Although Iran has made Afghan Shiites a part of the sectarian conflicts in the Middle East, Afghanistan is not a country in the Middle East for Iran. If Iran tries to continue the sectarian conflict in Afghanistan, which it has initiated and led in the Middle East, it could face serious problems and lead it to major domestic and foreign policy disasters. First of all, it would bring the Taliban closer to some countries in the Middle East. Afghanistan’s Shiites could face the same massacres they have always suffered in the past. Moreover, unlike in the Middle East, conflicts in this region could easily spill over into Iran. Shia-Sunni conflict in Afghanistan would strain Iran’s relations with China, Russia and Pakistan. Sectarian conflict inevitably leads to radical groups massing in Afghanistan. This would clearly not be acceptable for regional countries such as Russia and China. Iran does not want to confront Russia and China. Iran is known to look after the interests of Russia and China in its foreign policy and security strategies, as seen in its Central Asia and Caucasus policies.

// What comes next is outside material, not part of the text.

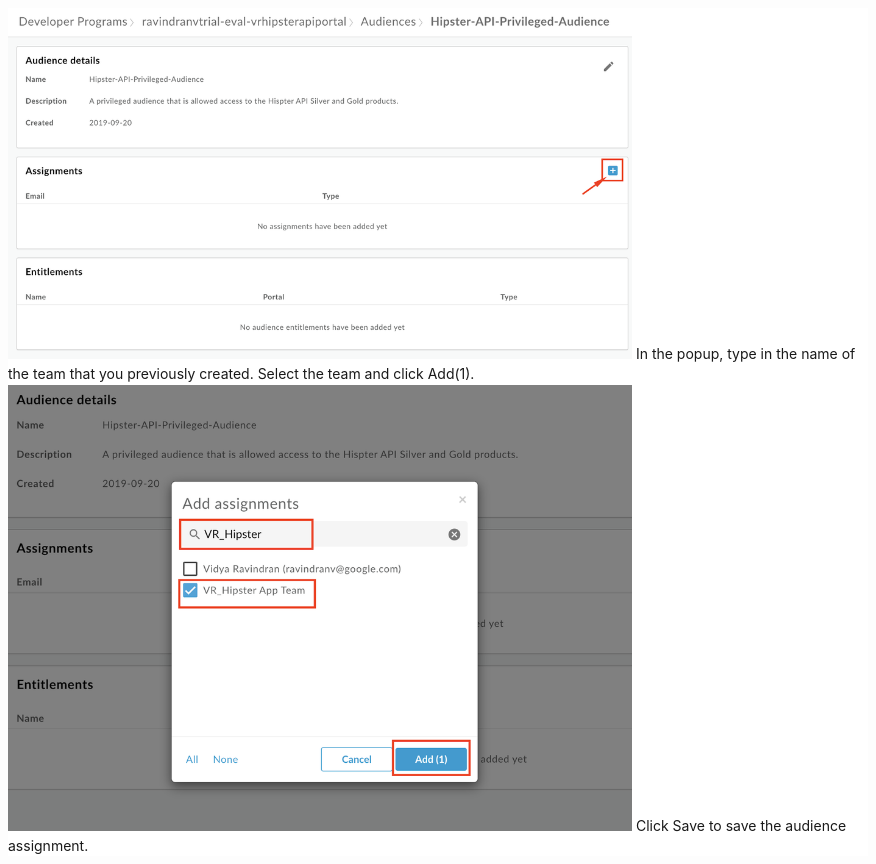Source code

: <img src="img/d8d0386f495400d8.png" alt="image alt text"  width="624.00" />
In the popup, type in the name of the team that you previously created. Select the team and click Add(1).
<img src="img/a0c50d6b0a4bacd2.png" alt="image alt text"  width="624.00" />
Click Save to save the audience assignment.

The sectarian conflict in Afghanistan could spill over into Pakistan, which has a large Shia population. If Iran pursues a sectarian policy in Afghanistan, its relations with Pakistan will be upset. Iran is constrained by Pakistan’s good relations with the Gulf countries. Iran does not want to bring Pakistan closer to the Gulf countries. Adding Pakistan to the equation in the Middle East is something Iran does not want. In addition, the Gulf countries can reach Iran’s Sunni regions more easily through Pakistan and the Taliban. Pakistan’s influence in Iranian Beljistan is undeniable. Moreover, by conducting joint exercises with Turkey and Azerbaijan, Pakistan has shown that it has the possibility of opening a new front against Tehran that it did not calculate. The more Iran succeeds, the more it may want to avoid the emergence of this process. This makes the Taliban’s hand stronger against Iran.

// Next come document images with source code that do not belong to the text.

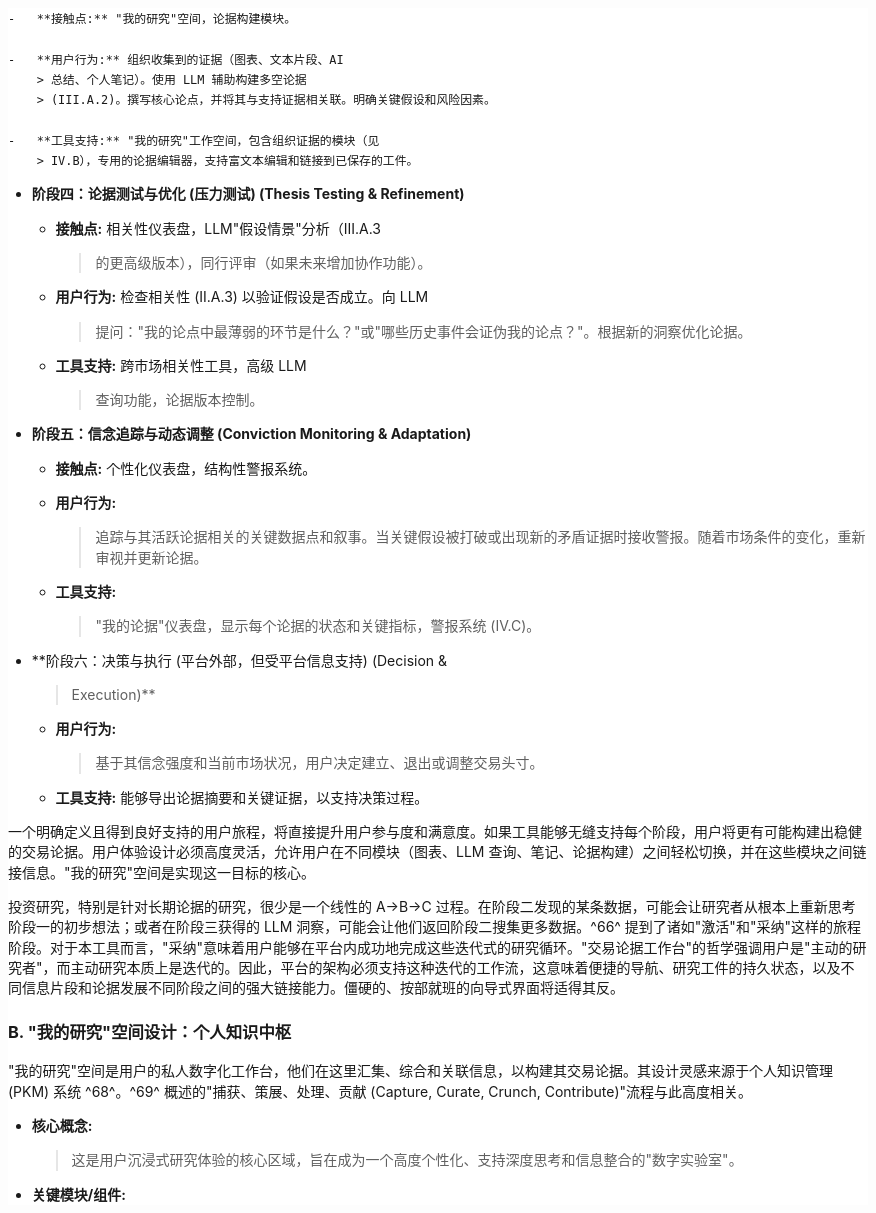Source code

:     -   **接触点:** "我的研究"空间，论据构建模块。

    -   **用户行为:** 组织收集到的证据（图表、文本片段、AI
        > 总结、个人笔记）。使用 LLM 辅助构建多空论据
        > (III.A.2)。撰写核心论点，并将其与支持证据相关联。明确关键假设和风险因素。

    -   **工具支持:** "我的研究"工作空间，包含组织证据的模块（见
        > IV.B），专用的论据编辑器，支持富文本编辑和链接到已保存的工件。

-   **阶段四：论据测试与优化 (压力测试) (Thesis Testing & Refinement)**

    -   **接触点:** 相关性仪表盘，LLM"假设情景"分析（III.A.3
        > 的更高级版本），同行评审（如果未来增加协作功能）。

    -   **用户行为:** 检查相关性 (II.A.3) 以验证假设是否成立。向 LLM
        > 提问："我的论点中最薄弱的环节是什么？"或"哪些历史事件会证伪我的论点？"。根据新的洞察优化论据。

    -   **工具支持:** 跨市场相关性工具，高级 LLM
        > 查询功能，论据版本控制。

-   **阶段五：信念追踪与动态调整 (Conviction Monitoring & Adaptation)**

    -   **接触点:** 个性化仪表盘，结构性警报系统。

    -   **用户行为:**
        > 追踪与其活跃论据相关的关键数据点和叙事。当关键假设被打破或出现新的矛盾证据时接收警报。随着市场条件的变化，重新审视并更新论据。

    -   **工具支持:**
        > "我的论据"仪表盘，显示每个论据的状态和关键指标，警报系统
        > (IV.C)。

-   **阶段六：决策与执行 (平台外部，但受平台信息支持) (Decision &
    > Execution)**

    -   **用户行为:**
        > 基于其信念强度和当前市场状况，用户决定建立、退出或调整交易头寸。

    -   **工具支持:** 能够导出论据摘要和关键证据，以支持决策过程。

一个明确定义且得到良好支持的用户旅程，将直接提升用户参与度和满意度。如果工具能够无缝支持每个阶段，用户将更有可能构建出稳健的交易论据。用户体验设计必须高度灵活，允许用户在不同模块（图表、LLM
查询、笔记、论据构建）之间轻松切换，并在这些模块之间链接信息。"我的研究"空间是实现这一目标的核心。

投资研究，特别是针对长期论据的研究，很少是一个线性的 A-\>B-\>C
过程。在阶段二发现的某条数据，可能会让研究者从根本上重新思考阶段一的初步想法；或者在阶段三获得的
LLM 洞察，可能会让他们返回阶段二搜集更多数据。^66^
提到了诸如"激活"和"采纳"这样的旅程阶段。对于本工具而言，"采纳"意味着用户能够在平台内成功地完成这些迭代式的研究循环。"交易论据工作台"的哲学强调用户是"主动的研究者"，而主动研究本质上是迭代的。因此，平台的架构必须支持这种迭代的工作流，这意味着便捷的导航、研究工件的持久状态，以及不同信息片段和论据发展不同阶段之间的强大链接能力。僵硬的、按部就班的向导式界面将适得其反。

### **B. "我的研究"空间设计：个人知识中枢**

"我的研究"空间是用户的私人数字化工作台，他们在这里汇集、综合和关联信息，以构建其交易论据。其设计灵感来源于个人知识管理
(PKM) 系统 ^68^。^69^ 概述的"捕获、策展、处理、贡献 (Capture, Curate,
Crunch, Contribute)"流程与此高度相关。

-   **核心概念:**
    > 这是用户沉浸式研究体验的核心区域，旨在成为一个高度个性化、支持深度思考和信息整合的"数字实验室"。

-   **关键模块/组件:**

While Pakistan wants to contain Iran over the Taliban, it does not want to turn this rivalry into an open escalation. Iran-Pakistan tensions could complicate Pakistan’s fragile domestic process. While Pakistan would like to work with the Gulf states, it has already shown that it does not want to carry their anti-Iranian burden. Pakistan does not want Shia-Sunni and Tehran-Saudi tensions in Afghanistan. Pakistan and Iran do not want to turn their rivalry over Afghanistan into tension and conflict. Although neither country is in favor of this conflict as of today, both countries are preparing for “bad days”. Because Afghanistan’s fragile internal balances may take the process to unpredictable places. It is possible to say that one of the goals of ISIS-K’s bombing attack on a Shiite Mosque in Kunduz province was to create a Shiite-Sunni conflict and thus put Iran, the Taliban and Pakistan into a process they do not desire. Moreover, the Taliban’s inability to solve the problem of its relations with the world by continuing its current practices, the financial and economic crisis in the country, mass poverty, famine and mass starvation, the possibility of civil war as seen in Punjshir, the spread of ISIS-K attacks and similar problems make it difficult to predict where the political process in Afghanistan will lead.